Sure, all couples have disagreements from time to time. And occasionally, that’s bound to happen on a trip. But pay close attention. Most situations that can cause tension on a vacation are usually outside of your control. Do you find you and your partner blaming each other for the weather or an unpleasant experience on a tour? That can tell you a lot about what the future holds for you, none of it good.
2. If you fight, how do you deal with it?
While some arguments are inevitable, it’s important to make a mental note of how you deal with those disagreements, especially on vacation. If you have to spend half of your trip putting up with someone’s bad mood or giving them the silent treatment, do you really want to repeat that experience in the future? A trip challenges your ability to put your own ego and temper aside and say, “I disagree, but I still love you. So let’s just have a good time.” If you find yourself unable to do that, that’s a red flag.

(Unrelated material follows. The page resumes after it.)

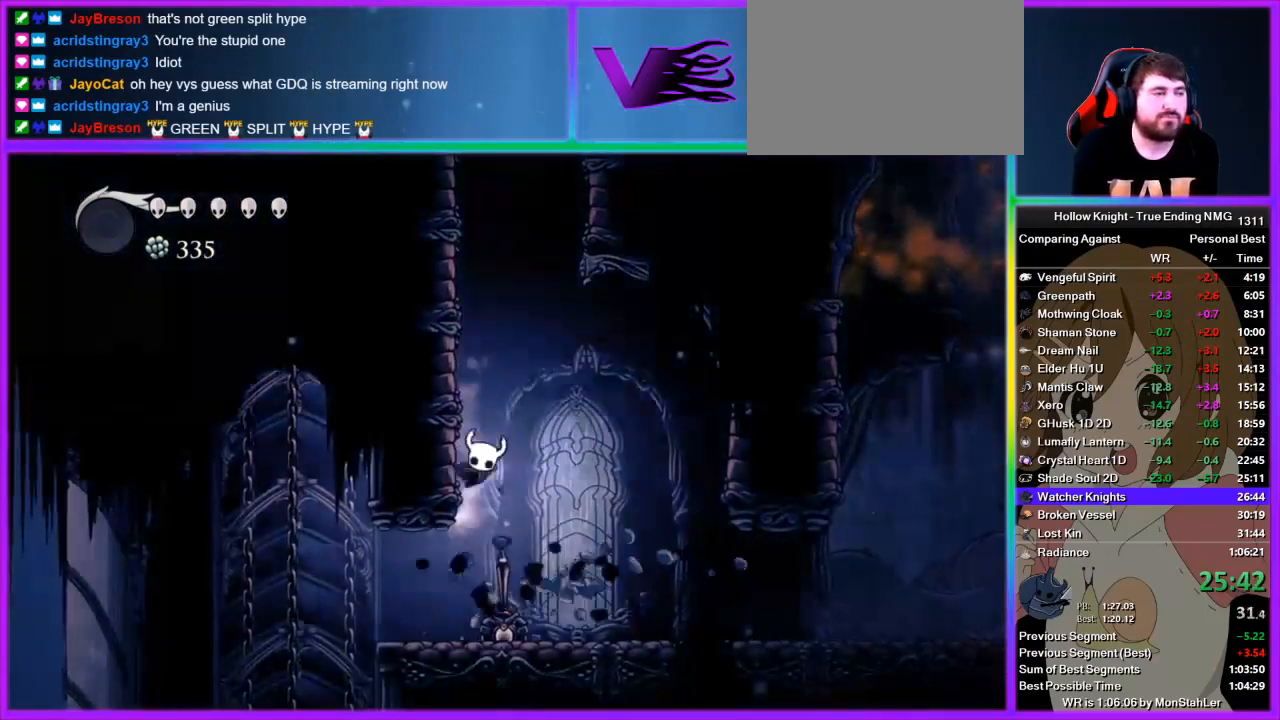
{"buttons": ["CROSS"], "left_stick": "left", "right_stick": "center", "events": [[311, "CROSS", "up"], [378, "CROSS", "down"]]}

And if you think I’m putting too much weight on that, consider the fact that if you can’t get past a simple disagreement while you’re on a beach in Greece, could you get past it on your wedding day?

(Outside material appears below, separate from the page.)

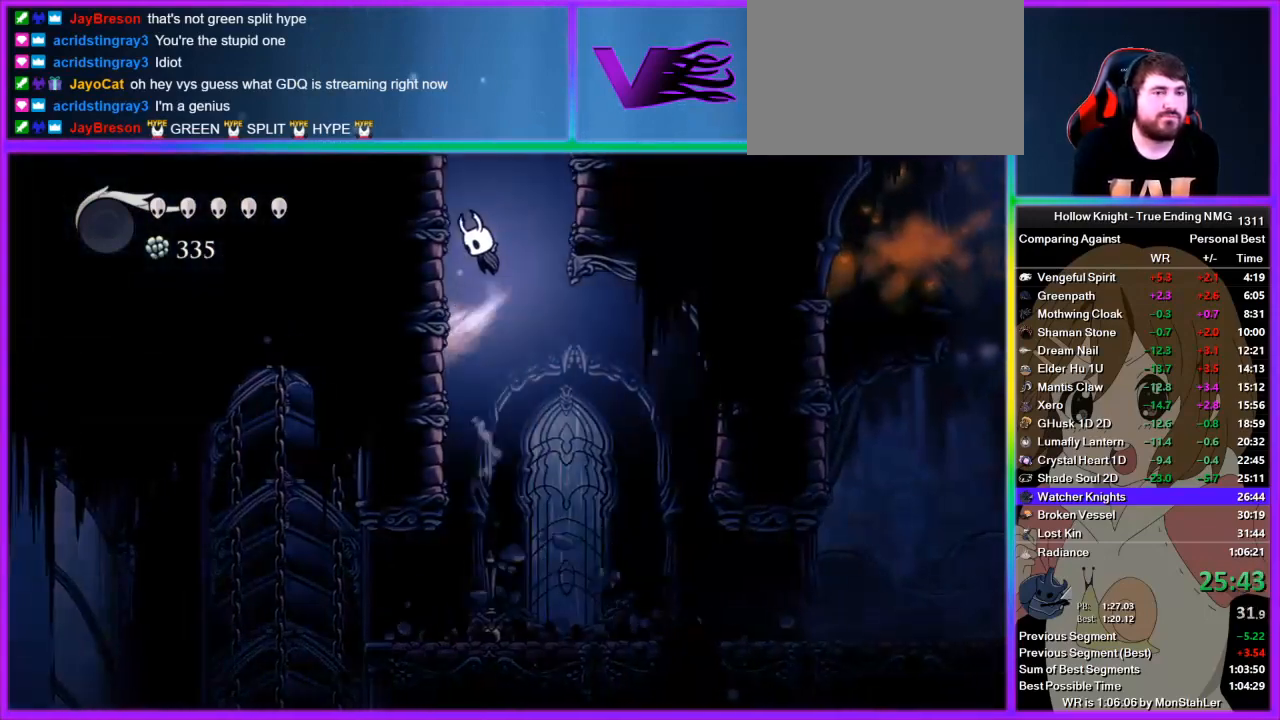
{"buttons": ["CROSS"], "left_stick": "left", "right_stick": "center", "events": [[200, "CROSS", "up"], [245, "CROSS", "down"]]}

3. Do you enjoy the same things?
Despite conventional wisdom that opposites attract, people actually prefer partners that are similar to them. It’s nice to switch up the usual and date someone who will broaden your horizons, but at the end of the day, you don’t want to date (or go on vacation with) someone who is a polar opposite of you. Though there are ways to ameliorate the situation, sometimes it’s hopeless. What if all you want to do is go out and see the city, and all they want to do is stay at the hotel pool? That’s eventually going to get grating on your vacation. And it’s eventually going to get grating in real life, when you realize that you essentially have to lead separate lives to really enjoy yourselves.

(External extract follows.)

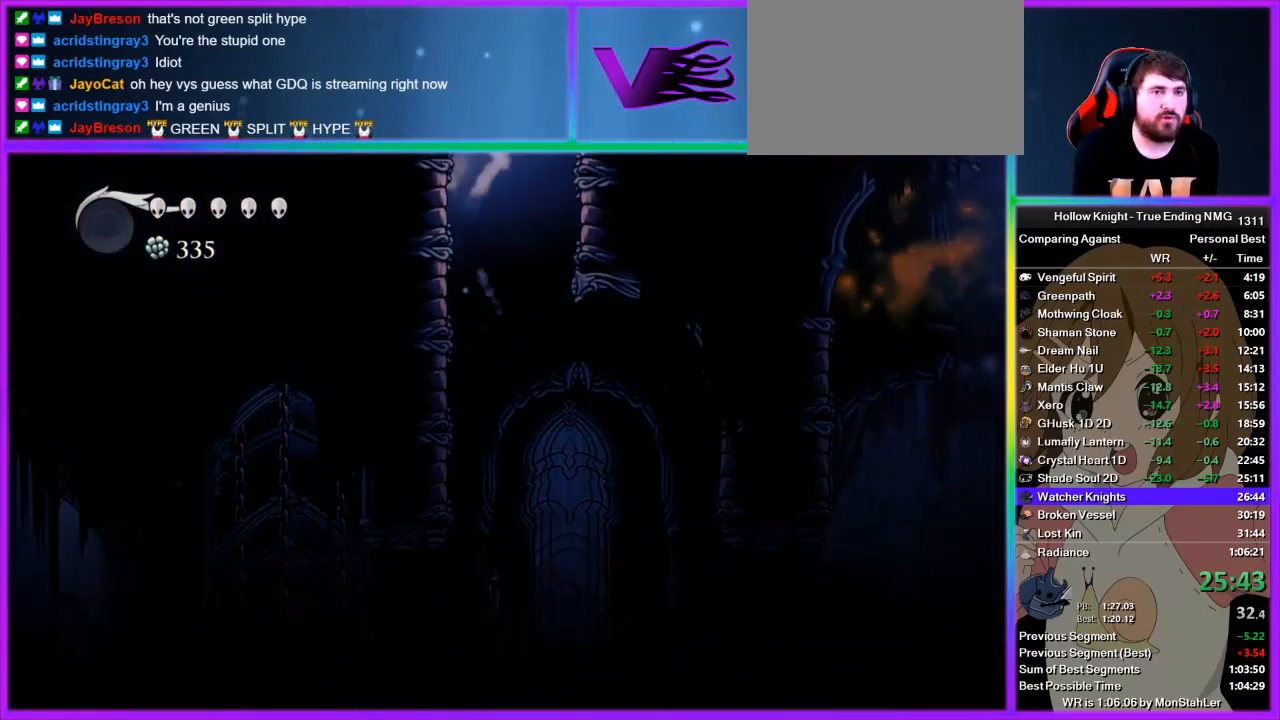
{"buttons": ["CROSS"], "left_stick": "left", "right_stick": "center", "events": [[44, "CROSS", "up"], [111, "CROSS", "down"], [422, "CROSS", "up"], [467, "CROSS", "down"]]}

4. Can you compromise if you don’t?

Naturally, two people are not always going to agree on everything. So what happens when you don’t? This can also tell you a lot about your relationship dynamic. If your partner becomes a brat when they don’t get their way, you have to assume this is how they’ll react to a lot of things in life. Similarly, if you don’t feel the need to compromise so that your partner can enjoy that museum you don’t really care about, then you have to ask yourself, do you really care about this person’s happiness? And if you don’t, why are you with them? Or worse, are you that intolerable selfish brat?
5. Is it fun?
I’m of the belief that if a relationship isn’t fun, then what’s the point? Even if you’re compatible on paper, if spending a week straight with them isn’t a blast, take that as a sign. As a general rule, if at any point you start to think that the trip would be more fun without that person or with your friends, then your relationship isn’t serving its purpose: to add joy, happiness, and enjoyment to your life.
Vacations are like sex. I don’t know about you, but I don’t want to get to my wedding night to realize someone sucks at it. And I certainly don’t want to get to my honeymoon and realize they suck at that.
If you’re lucky, your first vacation together will make you see that taking a trip with them is freaking awesome. You have great experiences, great conversations, great sex, and they can crack you up during the most frustrating parts of travel. Then you know you got a keeper.